Income and Wages
For the working class, employment was often a problem. Most occupations required sixty hours or longer work weeks, paid poorly, and in mant cases required difficult and dangerous labor. For example many workers in the stockyards had to work 10-hour days, six days a week, standing in cold water.

EMployers hired and paid on a weekly or daily basis and often shut down for several months of the year due to weather or lack of buisness. When the employers shut down, or a worker was sick, the worker did not get paid. Most of the income figures reported below assume year round employment, but various sources reported that the typical laborer spent at least several months of the year unemployed and without income.

In order to get by, it was often necessary for all family memebrs to work, often even young children. In slum districts some people even housed  horses in the basements, or slept in stables. Otherwise unemployed family members often resorted to small-scale and poorly paying buisnesses such as fruit-peddling.

Solitary women and aged persons faced special obstacles. Women faced institutionalized wage discrimination which, with the exception of certain occupations such as clerical work and teaching, almost always guaranteed they would be unable to live on income from employment. Aged persons were often unable to perform labor and had to depend upon relatives and charity.

Robert Hunter in his controversial book Poverty estimated that a typical family of five needed to earn at least $600/year to meet basic food and shelter needs. As the figures below show, the average family was often on the brink of impoverishment.

The middle-class (ex: professionals, owners of buisnesses, etc.) fared better. Misfortune might bring them uncomfortably close to the poverty line, but they usually had steady employment, and a higher income. However these families formed considerably less than half the population. The upper-classes, or capitalists, as they were then called, lived in opulent splendor.
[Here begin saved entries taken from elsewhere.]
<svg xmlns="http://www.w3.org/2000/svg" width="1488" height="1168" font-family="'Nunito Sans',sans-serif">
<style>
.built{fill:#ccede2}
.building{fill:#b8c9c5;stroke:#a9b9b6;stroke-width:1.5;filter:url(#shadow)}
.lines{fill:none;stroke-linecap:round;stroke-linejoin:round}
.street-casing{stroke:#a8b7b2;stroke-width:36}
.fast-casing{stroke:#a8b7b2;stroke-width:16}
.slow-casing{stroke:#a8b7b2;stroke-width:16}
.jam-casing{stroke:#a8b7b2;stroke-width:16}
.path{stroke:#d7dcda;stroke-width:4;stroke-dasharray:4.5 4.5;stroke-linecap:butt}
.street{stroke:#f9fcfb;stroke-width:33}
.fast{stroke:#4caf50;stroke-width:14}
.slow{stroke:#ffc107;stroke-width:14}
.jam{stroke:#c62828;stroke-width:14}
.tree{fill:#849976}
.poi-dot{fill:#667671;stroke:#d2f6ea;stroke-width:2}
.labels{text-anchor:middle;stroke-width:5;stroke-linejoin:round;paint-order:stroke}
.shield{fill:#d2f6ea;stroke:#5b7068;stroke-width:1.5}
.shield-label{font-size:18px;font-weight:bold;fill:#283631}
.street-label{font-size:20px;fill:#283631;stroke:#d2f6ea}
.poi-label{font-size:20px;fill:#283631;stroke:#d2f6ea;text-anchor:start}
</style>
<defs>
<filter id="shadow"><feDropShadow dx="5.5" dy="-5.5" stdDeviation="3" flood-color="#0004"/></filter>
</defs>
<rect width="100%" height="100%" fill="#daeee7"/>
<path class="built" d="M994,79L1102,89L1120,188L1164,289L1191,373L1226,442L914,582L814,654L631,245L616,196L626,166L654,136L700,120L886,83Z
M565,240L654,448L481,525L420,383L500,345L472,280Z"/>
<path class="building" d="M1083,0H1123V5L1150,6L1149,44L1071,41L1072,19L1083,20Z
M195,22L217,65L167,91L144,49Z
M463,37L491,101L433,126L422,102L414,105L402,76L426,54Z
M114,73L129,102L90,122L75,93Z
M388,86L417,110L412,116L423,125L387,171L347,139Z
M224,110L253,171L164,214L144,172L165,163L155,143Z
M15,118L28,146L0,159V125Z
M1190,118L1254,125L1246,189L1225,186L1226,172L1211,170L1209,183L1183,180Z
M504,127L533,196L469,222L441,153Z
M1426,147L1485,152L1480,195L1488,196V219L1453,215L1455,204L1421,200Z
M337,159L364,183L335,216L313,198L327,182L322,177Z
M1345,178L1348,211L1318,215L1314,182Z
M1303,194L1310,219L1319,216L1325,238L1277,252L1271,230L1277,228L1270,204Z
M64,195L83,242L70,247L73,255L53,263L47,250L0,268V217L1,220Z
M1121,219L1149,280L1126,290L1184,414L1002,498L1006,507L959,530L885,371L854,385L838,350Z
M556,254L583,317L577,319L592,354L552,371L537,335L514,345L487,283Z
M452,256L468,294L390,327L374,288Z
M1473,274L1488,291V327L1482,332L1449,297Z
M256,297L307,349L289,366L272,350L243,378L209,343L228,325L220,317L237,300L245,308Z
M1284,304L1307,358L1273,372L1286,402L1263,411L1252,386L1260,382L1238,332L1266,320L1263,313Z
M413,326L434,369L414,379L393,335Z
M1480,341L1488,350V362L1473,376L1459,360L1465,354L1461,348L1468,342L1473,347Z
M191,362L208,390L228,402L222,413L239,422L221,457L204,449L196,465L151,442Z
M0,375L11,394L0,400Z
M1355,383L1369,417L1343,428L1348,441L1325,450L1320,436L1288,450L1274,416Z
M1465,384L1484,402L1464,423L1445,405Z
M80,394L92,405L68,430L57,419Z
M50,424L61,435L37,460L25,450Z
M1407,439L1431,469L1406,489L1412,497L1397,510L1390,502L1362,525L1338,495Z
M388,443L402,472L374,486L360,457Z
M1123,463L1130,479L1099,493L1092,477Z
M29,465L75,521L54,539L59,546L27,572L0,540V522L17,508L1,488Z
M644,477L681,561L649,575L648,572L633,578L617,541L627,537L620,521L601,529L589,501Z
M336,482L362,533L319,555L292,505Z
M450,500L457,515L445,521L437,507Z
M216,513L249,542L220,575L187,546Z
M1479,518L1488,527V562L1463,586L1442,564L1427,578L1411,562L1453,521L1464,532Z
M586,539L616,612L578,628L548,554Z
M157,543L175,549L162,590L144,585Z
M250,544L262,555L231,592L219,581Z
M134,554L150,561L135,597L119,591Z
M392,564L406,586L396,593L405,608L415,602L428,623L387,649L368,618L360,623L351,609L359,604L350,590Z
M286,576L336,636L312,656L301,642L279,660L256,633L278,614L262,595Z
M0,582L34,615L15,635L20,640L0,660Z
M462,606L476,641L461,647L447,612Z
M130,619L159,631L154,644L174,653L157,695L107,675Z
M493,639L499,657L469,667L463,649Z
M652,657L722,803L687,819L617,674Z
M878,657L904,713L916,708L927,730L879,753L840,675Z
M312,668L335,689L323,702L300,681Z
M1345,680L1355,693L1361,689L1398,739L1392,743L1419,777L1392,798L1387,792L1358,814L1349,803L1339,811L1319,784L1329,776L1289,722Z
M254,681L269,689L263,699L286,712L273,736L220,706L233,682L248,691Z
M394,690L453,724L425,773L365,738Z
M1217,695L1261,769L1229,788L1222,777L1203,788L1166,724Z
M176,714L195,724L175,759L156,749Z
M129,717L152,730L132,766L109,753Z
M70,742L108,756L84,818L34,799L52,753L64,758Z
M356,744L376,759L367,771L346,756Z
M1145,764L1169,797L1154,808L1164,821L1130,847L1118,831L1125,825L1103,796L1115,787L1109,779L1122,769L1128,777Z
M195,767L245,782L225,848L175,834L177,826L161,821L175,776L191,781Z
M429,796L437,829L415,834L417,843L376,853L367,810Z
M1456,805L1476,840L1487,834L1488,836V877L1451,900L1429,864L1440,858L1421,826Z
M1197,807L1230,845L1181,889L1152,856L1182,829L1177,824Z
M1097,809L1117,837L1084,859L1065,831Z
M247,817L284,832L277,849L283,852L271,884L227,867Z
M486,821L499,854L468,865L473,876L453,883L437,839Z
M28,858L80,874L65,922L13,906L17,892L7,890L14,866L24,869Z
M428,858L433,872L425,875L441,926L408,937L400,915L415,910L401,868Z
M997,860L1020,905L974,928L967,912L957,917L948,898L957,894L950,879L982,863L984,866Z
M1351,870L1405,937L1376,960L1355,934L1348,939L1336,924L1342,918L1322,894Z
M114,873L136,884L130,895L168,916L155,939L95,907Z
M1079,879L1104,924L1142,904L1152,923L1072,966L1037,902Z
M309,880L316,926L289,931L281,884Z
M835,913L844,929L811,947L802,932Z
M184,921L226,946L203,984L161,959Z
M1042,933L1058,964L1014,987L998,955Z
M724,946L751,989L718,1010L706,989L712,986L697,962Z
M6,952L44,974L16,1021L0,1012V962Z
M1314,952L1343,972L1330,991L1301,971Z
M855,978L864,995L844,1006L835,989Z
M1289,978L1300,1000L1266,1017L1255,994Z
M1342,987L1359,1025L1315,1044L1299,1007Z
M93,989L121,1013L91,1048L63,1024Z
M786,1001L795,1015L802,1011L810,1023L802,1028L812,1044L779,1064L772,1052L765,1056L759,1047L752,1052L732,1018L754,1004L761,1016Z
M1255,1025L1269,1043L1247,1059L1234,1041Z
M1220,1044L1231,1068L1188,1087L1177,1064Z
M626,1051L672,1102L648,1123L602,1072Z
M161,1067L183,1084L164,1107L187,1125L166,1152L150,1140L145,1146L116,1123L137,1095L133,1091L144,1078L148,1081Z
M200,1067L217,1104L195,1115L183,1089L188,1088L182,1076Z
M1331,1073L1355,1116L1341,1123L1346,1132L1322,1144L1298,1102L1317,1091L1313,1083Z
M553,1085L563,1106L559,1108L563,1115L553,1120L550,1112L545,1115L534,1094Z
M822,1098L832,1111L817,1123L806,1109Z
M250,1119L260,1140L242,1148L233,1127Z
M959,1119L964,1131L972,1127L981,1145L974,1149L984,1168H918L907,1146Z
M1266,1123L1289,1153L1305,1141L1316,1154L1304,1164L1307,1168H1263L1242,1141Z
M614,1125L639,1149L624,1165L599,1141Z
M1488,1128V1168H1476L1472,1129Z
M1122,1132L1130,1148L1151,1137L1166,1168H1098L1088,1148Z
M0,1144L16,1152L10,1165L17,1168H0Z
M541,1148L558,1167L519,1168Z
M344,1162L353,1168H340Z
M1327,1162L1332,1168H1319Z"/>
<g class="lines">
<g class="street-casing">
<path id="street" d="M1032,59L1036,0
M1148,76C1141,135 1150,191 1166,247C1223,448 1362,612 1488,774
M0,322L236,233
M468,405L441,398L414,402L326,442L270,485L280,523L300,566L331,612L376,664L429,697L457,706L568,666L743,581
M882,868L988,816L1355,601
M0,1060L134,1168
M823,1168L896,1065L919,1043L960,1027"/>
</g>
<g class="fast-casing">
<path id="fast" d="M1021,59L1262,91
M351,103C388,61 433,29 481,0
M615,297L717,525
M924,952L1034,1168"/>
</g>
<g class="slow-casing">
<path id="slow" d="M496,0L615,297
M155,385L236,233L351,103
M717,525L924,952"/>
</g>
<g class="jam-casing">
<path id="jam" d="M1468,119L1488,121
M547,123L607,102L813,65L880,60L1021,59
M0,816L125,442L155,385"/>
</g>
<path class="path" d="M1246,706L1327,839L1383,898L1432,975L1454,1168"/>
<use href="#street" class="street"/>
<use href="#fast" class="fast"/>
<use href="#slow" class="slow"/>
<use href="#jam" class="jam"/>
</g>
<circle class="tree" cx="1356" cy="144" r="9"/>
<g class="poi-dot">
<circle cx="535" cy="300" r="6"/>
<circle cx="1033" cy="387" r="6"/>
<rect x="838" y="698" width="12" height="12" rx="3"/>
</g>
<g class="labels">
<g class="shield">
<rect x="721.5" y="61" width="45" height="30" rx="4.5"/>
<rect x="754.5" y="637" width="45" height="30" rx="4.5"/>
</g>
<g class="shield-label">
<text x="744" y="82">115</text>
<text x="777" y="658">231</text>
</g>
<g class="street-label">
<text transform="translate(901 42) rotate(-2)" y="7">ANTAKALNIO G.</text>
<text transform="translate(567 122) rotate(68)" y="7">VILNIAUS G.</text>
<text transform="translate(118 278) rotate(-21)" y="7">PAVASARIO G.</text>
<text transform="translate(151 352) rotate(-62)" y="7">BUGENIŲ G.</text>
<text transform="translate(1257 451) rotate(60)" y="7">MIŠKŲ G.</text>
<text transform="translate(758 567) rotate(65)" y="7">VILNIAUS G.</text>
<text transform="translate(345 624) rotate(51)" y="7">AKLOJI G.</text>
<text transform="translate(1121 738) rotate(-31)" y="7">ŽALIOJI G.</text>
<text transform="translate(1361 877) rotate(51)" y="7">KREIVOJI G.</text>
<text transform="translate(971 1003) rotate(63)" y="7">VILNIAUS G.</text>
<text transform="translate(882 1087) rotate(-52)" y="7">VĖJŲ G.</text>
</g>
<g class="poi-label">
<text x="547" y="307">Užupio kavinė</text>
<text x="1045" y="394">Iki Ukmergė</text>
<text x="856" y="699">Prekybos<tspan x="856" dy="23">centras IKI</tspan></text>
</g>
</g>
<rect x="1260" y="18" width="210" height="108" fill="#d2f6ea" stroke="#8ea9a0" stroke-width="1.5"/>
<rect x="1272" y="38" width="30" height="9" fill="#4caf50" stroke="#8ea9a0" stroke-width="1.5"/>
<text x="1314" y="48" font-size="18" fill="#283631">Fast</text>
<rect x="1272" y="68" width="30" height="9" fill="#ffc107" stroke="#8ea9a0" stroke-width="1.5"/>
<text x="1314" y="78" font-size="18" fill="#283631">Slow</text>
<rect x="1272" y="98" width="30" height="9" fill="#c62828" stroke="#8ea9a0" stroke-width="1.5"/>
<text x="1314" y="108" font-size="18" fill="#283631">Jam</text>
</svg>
The 18th Annual Report of the Commissioner of Labor p. 300 reports on a large, but possibly not representative, sample of Illinois families. Among the numerous family economic statistics, it showed the percentage of all Illinois families having income from the following sources:

Working Husband 98.2%
Wife 7.7%
Children 18.7%
Taking in Boarders/Lodgers 22.5%
Other Sources 15.6%
On the average, those Illinois families having income from the above sources earned annually from the:

Working Husband $620.19
Wife $114.43
Children $334.93
Boarders/Lodgers $240.47
Other Sources $139.76
The overall average annual income for the average family of 4.91 persons was $756.63, assuming that all family members maintain steady, year-round employment.

If you consider what that would equate to today, it would be roughly $3783.15.